Scale Invariance of Rich Cluster Abundance: A Possible Test for Models of Structure Formation

We investigate the dependence of cluster abundance $n(>M,r_{cl})$, i.e., the number density of clusters with mass larger than $M$ within radius $r_{cl}$, on scale parameter $r_{cl}$. Using numerical simulations of clusters in the CDM cosmogonic theories, we notice that the abundance of rich clusters shows a simple scale invariance such that $n[>(r_{cl}/r_0)^{\alpha}M, r_{cl}]= n(>M,r_0)$, in which the scaling index $\alpha$ remains constant in a scale range where halo clustering is fully developed. The abundances of scale $r_{cl}$ clusters identified from IRAS are found basically to follow this scaling, and yield $\alpha \sim 0.5$ in the range $1.5 < r_{cl} < 4 h^{-1}$Mpc.
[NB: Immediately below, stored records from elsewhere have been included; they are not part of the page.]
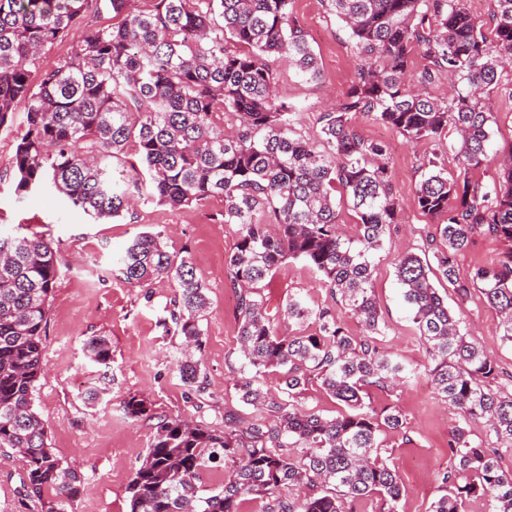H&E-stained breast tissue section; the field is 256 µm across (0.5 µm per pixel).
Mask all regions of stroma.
<instances>
[{"label": "stroma", "instance_id": "obj_1", "mask_svg": "<svg viewBox=\"0 0 512 512\" xmlns=\"http://www.w3.org/2000/svg\"><path fill=\"white\" fill-rule=\"evenodd\" d=\"M293 11L309 35L322 73L320 81L306 80L287 61L273 57L279 100L296 107V130L305 139L320 142V112L342 99L357 67L347 31L328 10L327 0H294ZM496 122L492 150L512 144V75H503L494 94ZM362 134L384 143L394 194L401 203L397 224L391 225L382 247L374 254L375 296L385 324L383 346L417 377L403 387L370 389L376 410L399 409L405 426L381 433V456L395 469L405 493L400 512H428L441 494L439 473L450 464L448 434L461 425L462 416L435 389L425 368L426 347L406 308L396 282L395 263L410 251L429 255L426 241L436 220L424 215L415 202V187L429 159L443 162L449 177L458 174L454 152L447 144L427 139L414 142L390 126L362 118ZM26 129L24 110L13 112L0 128V228L37 232L50 240L62 260V275L51 302L45 338L44 373L35 405L45 420L51 443L60 458L76 461L84 489L73 512H129L127 485L145 455L155 431L150 420L125 417L121 404L132 396L145 397L154 416L183 417L223 428L225 413L245 420L260 417L259 409L240 398L241 365L235 297L224 257L239 234L235 224L221 221L224 202L211 199L205 206L173 210L154 202H135L118 219L96 221L71 209L51 189L25 197L15 192L12 158L18 138ZM142 231L161 233L170 250L186 251L208 287L209 307L202 324L203 382L188 387L178 374L181 339L172 331V281L157 279L140 288L125 283L114 269L132 237ZM512 249L502 239L475 234L455 257L460 278H469L478 266L499 259ZM449 308L462 318L469 341L493 359L496 374L492 389L512 393V346L504 344L499 315L479 290L459 298L454 289L440 285ZM272 302L299 294L316 305L329 296L319 275L303 262L287 260L275 273L268 290ZM112 342V381L94 404L84 402L94 387L97 368L84 355L90 336ZM19 463H0V512H41L40 502L22 485Z\"/></svg>", "mask_w": 512, "mask_h": 512}]
</instances>
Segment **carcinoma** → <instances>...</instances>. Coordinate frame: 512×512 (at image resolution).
Segmentation results:
<instances>
[{
    "instance_id": "carcinoma-1",
    "label": "carcinoma",
    "mask_w": 512,
    "mask_h": 512,
    "mask_svg": "<svg viewBox=\"0 0 512 512\" xmlns=\"http://www.w3.org/2000/svg\"><path fill=\"white\" fill-rule=\"evenodd\" d=\"M148 2L143 9L134 0H0V126L17 105L26 112L12 161L18 195L51 187L95 220L123 216L136 194L172 209L220 197L221 222L239 225L226 266L244 357L240 392L264 415L245 422L228 413L222 430L158 419L128 484L130 512H240L248 496L264 502L263 512H354V504L373 498L385 512H399L403 486L380 456L378 435L403 428V417L377 413L365 396L415 375L380 344L373 289L372 254L398 223L401 204L387 146L364 137L356 119L391 126L409 141L457 135L459 174L450 180L428 161L415 200L438 220L434 269L459 295L480 285L501 314L502 339L512 344V250L467 280L455 267V255L477 232L512 243V145L492 182L474 177L491 161L490 95L512 65V0H494L488 29L468 0H327L358 64L342 100L319 117L325 151L296 134V112L275 94L272 57L310 81L322 78L292 0ZM103 13L121 21L85 23ZM76 30L67 55L39 71L41 56ZM417 55L427 61L418 72ZM441 74L450 87L444 97L430 91ZM338 200L359 217L355 238L340 231ZM262 211L277 233L256 222ZM289 259L319 274L336 304L359 320L362 336L350 335L333 307L293 295L271 305L267 279ZM60 268L42 236L0 234V449L18 457L23 484L43 512H69L83 492L79 471L55 454L35 407ZM434 269L412 253L395 264L432 381L465 422L448 434L452 463L428 512H464L466 501L481 498L488 512H512V471L502 469L497 449L473 443L468 429L484 419L496 442L512 445V394L484 384L495 365L461 332L432 283ZM118 271L139 287L174 281V335L201 350L207 286L190 256L169 251L159 233L140 232ZM281 320L312 330L281 334ZM82 349L107 378L110 341L89 336ZM178 370L188 385L200 384L191 353ZM270 371L280 374L278 394L259 385ZM310 382L337 400V415L296 407ZM122 409L133 420L153 418L135 396ZM221 462L232 466L224 487L202 494V474ZM301 485L311 493H284Z\"/></svg>"
}]
</instances>
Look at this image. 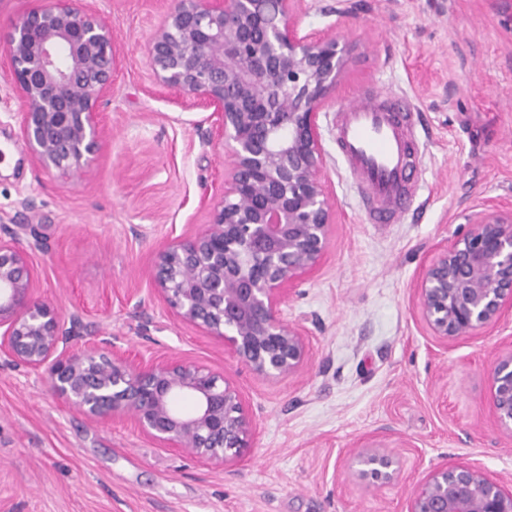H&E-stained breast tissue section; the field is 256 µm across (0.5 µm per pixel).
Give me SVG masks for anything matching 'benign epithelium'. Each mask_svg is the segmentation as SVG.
Returning a JSON list of instances; mask_svg holds the SVG:
<instances>
[{"mask_svg":"<svg viewBox=\"0 0 512 512\" xmlns=\"http://www.w3.org/2000/svg\"><path fill=\"white\" fill-rule=\"evenodd\" d=\"M301 0H177L147 50L154 83L212 110L229 157L212 222L174 239L150 270L157 294L184 322L220 339L254 373L303 365L305 331L278 316L293 286L321 263L333 206L318 115L349 72L359 40L306 32ZM20 134L34 162L83 173L98 147L99 108L112 89L109 16L86 0H47L5 37ZM27 254L0 236V357L39 372L92 423L127 418L162 448L224 467L249 446L239 393L206 367L130 356L111 342L73 348L76 319L33 299ZM418 309L443 343L473 338L512 311V206L468 217L426 264ZM489 403L512 435V347L491 365ZM193 408L182 411L177 401ZM362 479H392L393 460L371 441L354 452ZM407 512H512V482L480 467L442 464L414 487Z\"/></svg>","mask_w":512,"mask_h":512,"instance_id":"obj_1","label":"benign epithelium"}]
</instances>
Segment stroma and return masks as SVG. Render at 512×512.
Here are the masks:
<instances>
[{
    "mask_svg": "<svg viewBox=\"0 0 512 512\" xmlns=\"http://www.w3.org/2000/svg\"><path fill=\"white\" fill-rule=\"evenodd\" d=\"M176 0H89L109 13L119 64L100 108L86 175L35 163L21 102L0 60V234L12 231L34 297L78 318L74 345L110 340L130 355L208 367L242 397L254 433L226 467L159 447L130 421L89 423L46 373L0 359V512H406L415 484L468 462L512 482V436L487 401L490 366L512 347V313L442 344L417 308L427 260L470 215L512 206V0H303L300 24L360 41L333 105L319 114L335 211L327 253L279 307L305 328L301 370L267 378L180 321L149 271L164 244L212 218L229 159L207 111L155 86L153 33ZM353 12L338 17L337 9ZM407 94L427 137L413 214L369 224L336 155L337 106L379 89ZM387 446L395 483L347 477L353 447Z\"/></svg>",
    "mask_w": 512,
    "mask_h": 512,
    "instance_id": "1",
    "label": "stroma"
}]
</instances>
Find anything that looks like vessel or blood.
<instances>
[{
  "label": "vessel or blood",
  "instance_id": "vessel-or-blood-1",
  "mask_svg": "<svg viewBox=\"0 0 512 512\" xmlns=\"http://www.w3.org/2000/svg\"><path fill=\"white\" fill-rule=\"evenodd\" d=\"M331 128L369 223H399L425 183V147L409 101L383 91L360 96L334 112Z\"/></svg>",
  "mask_w": 512,
  "mask_h": 512
}]
</instances>
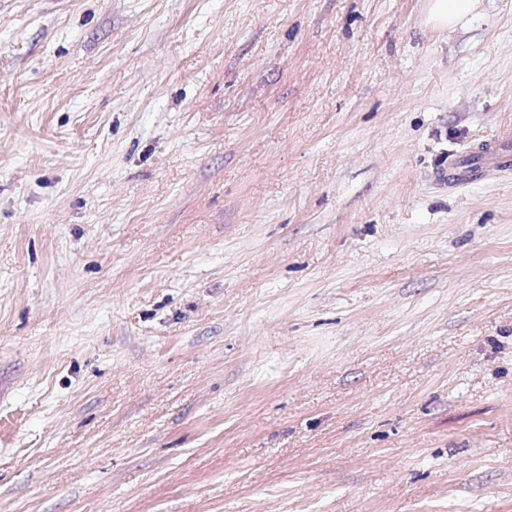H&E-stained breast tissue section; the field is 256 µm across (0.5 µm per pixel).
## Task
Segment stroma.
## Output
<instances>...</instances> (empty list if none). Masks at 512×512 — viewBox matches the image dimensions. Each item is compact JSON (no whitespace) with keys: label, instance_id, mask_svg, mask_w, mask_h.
<instances>
[{"label":"stroma","instance_id":"1","mask_svg":"<svg viewBox=\"0 0 512 512\" xmlns=\"http://www.w3.org/2000/svg\"><path fill=\"white\" fill-rule=\"evenodd\" d=\"M0 0V512H512V0ZM429 20L449 32L465 27L479 13L482 0H429ZM509 133L495 139L483 140L474 151L479 159L492 161L500 171H508L512 167V150H510Z\"/></svg>","mask_w":512,"mask_h":512}]
</instances>
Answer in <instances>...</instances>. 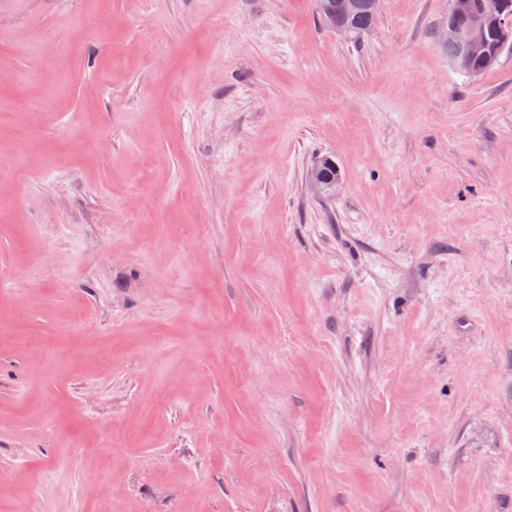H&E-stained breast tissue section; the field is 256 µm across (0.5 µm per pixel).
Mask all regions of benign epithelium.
I'll return each instance as SVG.
<instances>
[{"instance_id": "benign-epithelium-1", "label": "benign epithelium", "mask_w": 512, "mask_h": 512, "mask_svg": "<svg viewBox=\"0 0 512 512\" xmlns=\"http://www.w3.org/2000/svg\"><path fill=\"white\" fill-rule=\"evenodd\" d=\"M380 0H330L323 5L332 27L340 32L352 31V22L362 9L377 11ZM495 33L498 47L512 43V11L504 0H453L448 14L446 42L456 46L462 56L450 61L457 70L477 76L481 70L470 68L467 58L480 55L484 64L497 59L498 52L487 50L483 35L486 30Z\"/></svg>"}]
</instances>
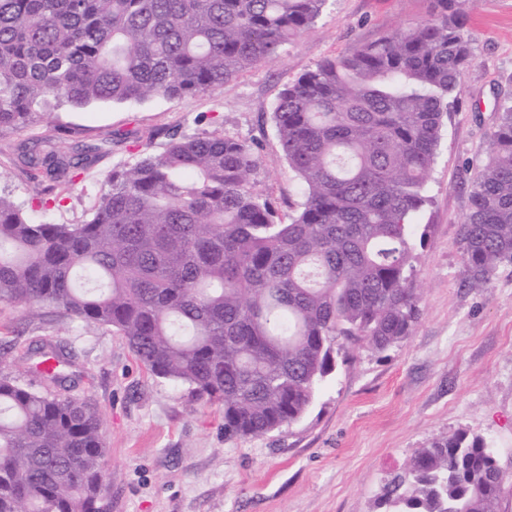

The scaling gains further supports from independent measurements of the index $\alpha$ using samples of X-ray and gravitational lensing mass estimates. We find that all the results agree within error limit as: $\alpha \sim 0.5 - 0.7$ in the range of $1.5 < r_{cl} < 4 h^{-1}$Mpc. These numbers are in good consistency with the predictions of OCDM ($\Omega_M=0.3$) and LCDM ($\Omega_M+\Omega_{\Lambda} =1$), while the standard CDM model has different behavior. The current result seems to favor models with a low mass density.